First of all, these professors are so accessible. They are busy teachers and researchers, but they are willing to talk with me and to talk with the media when reporters have questions about current issues in criminology.

Second, the work they do is just plain interesting. They ask questions that I might never have thought to ask, and these studies almost always have relevance to reporters and writers.

Jennifer RobertsCriminology professor Jennifer Roberts (who recently was promoted to the rank of professor–congratulations, Dr. Roberts!) did research with one of her doctoral students, Laura King, to try and determine if hometown types have an impact on how people think about rape. She surveyed a sample of IUP undergraduate and graduate students for her study.

You’d think that urbanites, who probably have more exposure to news about crimes like sexual assault, would have a different opinion about these crimes than people from small towns, where the crime rate is lower and there are fewer media reports on sexual assault.

Not so, they found. It’s not about the hometown, but it is about gender. Men were still more likely to accept rape myths than women.

** REQUIRED ACTIONS **
**A.** Reproduce the criminology passage word for word, starting at "First of all, these" and ending at "reporters and writers.".
**B.** Answer these questions from the criminology passage:
(i) Which doctoral student did Jennifer Roberts do the research with?
(ii) Who was surveyed for the study?
(iii) According to the findings, what factor, instead of hometown, made a difference?

** EXTRACTED ENTRIES **

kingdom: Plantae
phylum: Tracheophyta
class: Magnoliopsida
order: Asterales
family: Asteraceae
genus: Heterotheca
==
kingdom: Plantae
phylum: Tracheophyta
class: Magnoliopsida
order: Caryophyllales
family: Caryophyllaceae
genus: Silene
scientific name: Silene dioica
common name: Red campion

** RESULTS FOR EACH TASK **
**A.**
First of all, these professors are so accessible. They are busy teachers and researchers, but they are willing to talk with me and to talk with the media when reporters have questions about current issues in criminology.

Second, the work they do is just plain interesting. They ask questions that I might never have thought to ask, and these studies almost always have relevance to reporters and writers.

**B.**
(i) Laura King.
(ii) A sample of IUP undergraduate and graduate students.
(iii) Gender: men were still more likely than women to accept rape myths.